O Departamento de Estado dos Estados Unidos divulgou, após vários meses de atraso, a nova versão do relatório anual sobre violações de direitos humanos em todo o mundo. O documento, tradicionalmente considerado um dos estudos governamentais mais amplos e detalhados sobre o tema, foi substancialmente reescrito durante a gestão do ex-presidente Donald Trump, com cortes de conteúdo, mudanças na ênfase crítica a determinados países e eliminação de tópicos inteiros presentes em edições anteriores.
Até a revisão promovida pelo governo Trump, o relatório funcionava como referência para organizações internacionais, parlamentares e acadêmicos na avaliação de práticas estatais relacionadas a liberdade de expressão, participação política, integridade eleitoral, combate à corrupção e proteção de minorias. A nova edição, entretanto, apresenta cobertura reduzida sobre alguns desses assuntos e distribui as observações de maneira diferente entre aliados históricos e nações consideradas adversárias pela administração passada.
Entre as alterações mais notáveis, o documento diminui a intensidade de críticas a Israel e El Salvador, países que mantiveram relação próxima com Washington durante o mandato de Trump. Por outro lado, amplia apontamentos negativos contra Brasil e África do Sul, classificados como governos que, segundo a publicação, teriam intensificado restrições a opositores ou a membros da sociedade civil. Especialistas apontam que essa redistribuição do escrutínio rompe com a prática de análises mais uniformes adotada em administrações anteriores.
Seções específicas, antes dedicadas a corrupção governamental, crimes de gênero e perseguição de pessoas LGBTQ+, foram totalmente suprimidas ou condensadas. A exclusão desses capítulos provoca preocupação em organizações de defesa dos direitos humanos, que utilizavam os dados para monitorar avanços ou retrocessos em cada país e fundamentar recomendações a organismos multilaterais.
Autoridades do Departamento de Estado justificam a reestruturação afirmando que o intuito foi “remover redundâncias” e “aumentar a legibilidade”. Segundo porta-vozes, o enxugamento tornou o relatório “mais objetivo” e alinhado às prioridades estratégicas do governo de então.
A publicação também declara que a situação dos direitos humanos “se deteriorou” em importantes democracias europeias, incluindo Reino Unido, França e Alemanha. O texto critica leis recentes voltadas à moderação de conteúdo online, classificando-as como potenciais ameaças à liberdade de expressão — argumento que coincide com posicionamentos já manifestados por Trump e por alguns executivos do setor de tecnologia dos EUA, contrários a regulamentações sobre discurso nas redes sociais.

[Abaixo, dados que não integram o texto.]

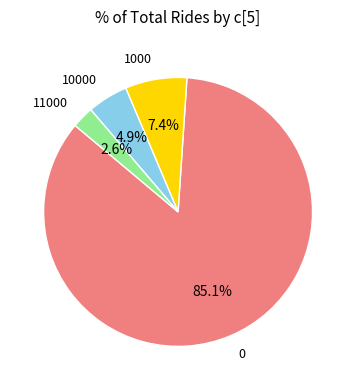

To the nearest percent, what portion does 11000 represent?

3%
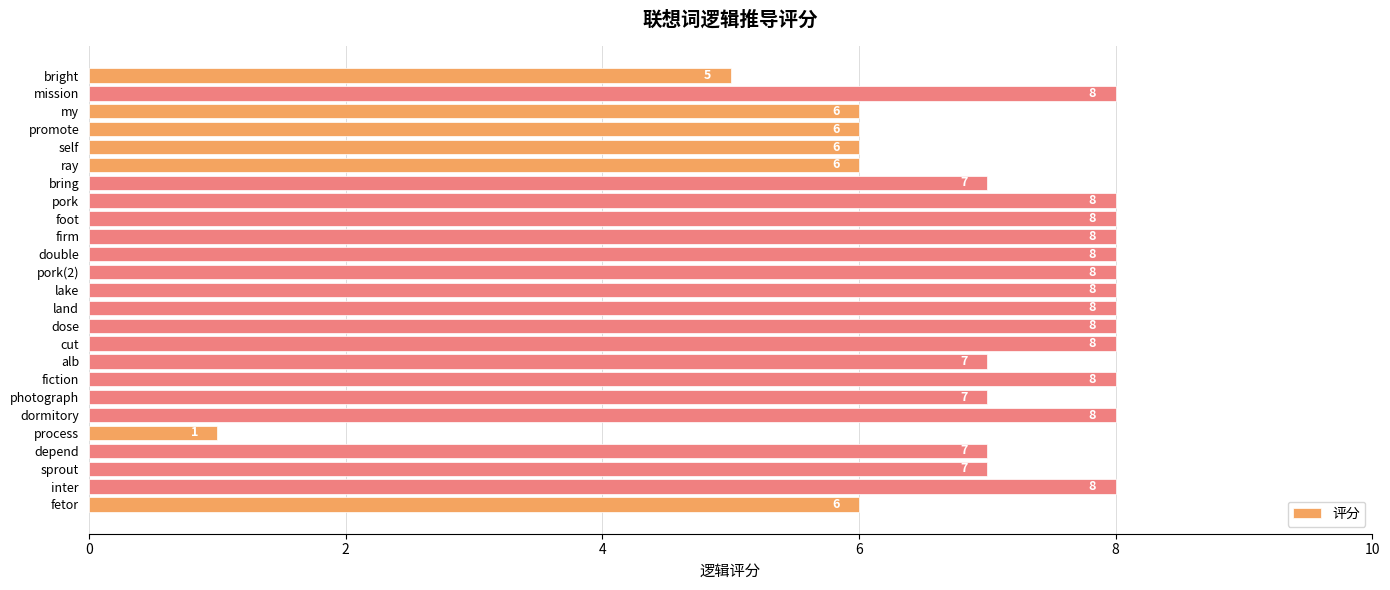

Are the bars horizontal?

Yes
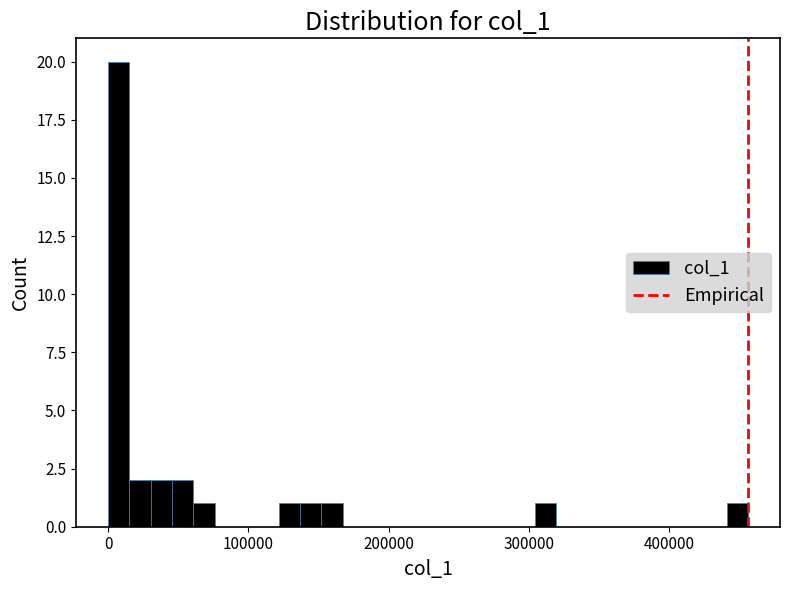

Read against the x-axis, roughly where is the centre of the tallest bar?

10000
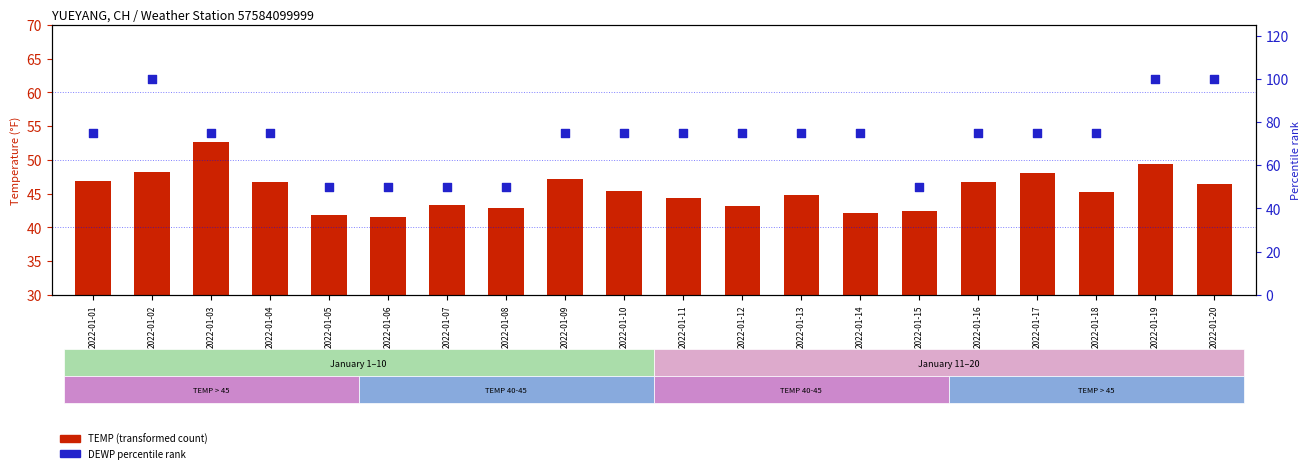

At how many categories does at least one series exceed 57?

15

Para Uzra Zeya, ex-funcionária de alto escalão do Departamento de Estado e atual dirigente de uma entidade de defesa dos direitos humanos, a mudança representa o esvaziamento de décadas de trabalho considerado referência mundial. Ela vê na nova abordagem um sinal de que Washington estaria disposto a relevar abusos em troca de alinhamento político.

Imagem: bbc.com
Fontes internas relatam que a elaboração do texto enfrentou forte dissenso entre diplomatas de carreira e assessores indicados politicamente. Diretrizes internas distribuídas no início do ano instruíram equipes a encurtar capítulos e omitir referências a corrupção e crimes motivados por gênero, seguindo ordens executivas assinadas por Trump que redefiniram prioridades de política externa.
A revisão do documento também reflete declarações do ex-presidente durante visita à Arábia Saudita, quando afirmou que os Estados Unidos deixariam de “dar sermões” sobre a forma como outros países devem se governar. Para analistas, o discurso consolidou uma mudança de postura que se materializou na versão final do relatório.
Em paralelo, dados de outras organizações indicam alta no número global de execuções, atingindo o maior patamar desde 2015. Relatório recente das Nações Unidas aponta que o Irã executou pelo menos 901 pessoas em 2024, consolidando uma tendência de recrudescimento das punições capitais em diferentes regiões.
Com o lançamento da nova edição, especialistas avaliam que o relatório norte-americano perde parte de seu alcance original, reduzindo a pressão histórica exercida por Washington sobre governos estrangeiros. A publicação, agora menos extensa e com foco modificado, marca uma inflexão na tradicional política de promoção de direitos humanos adotada pelos Estados Unidos em décadas anteriores.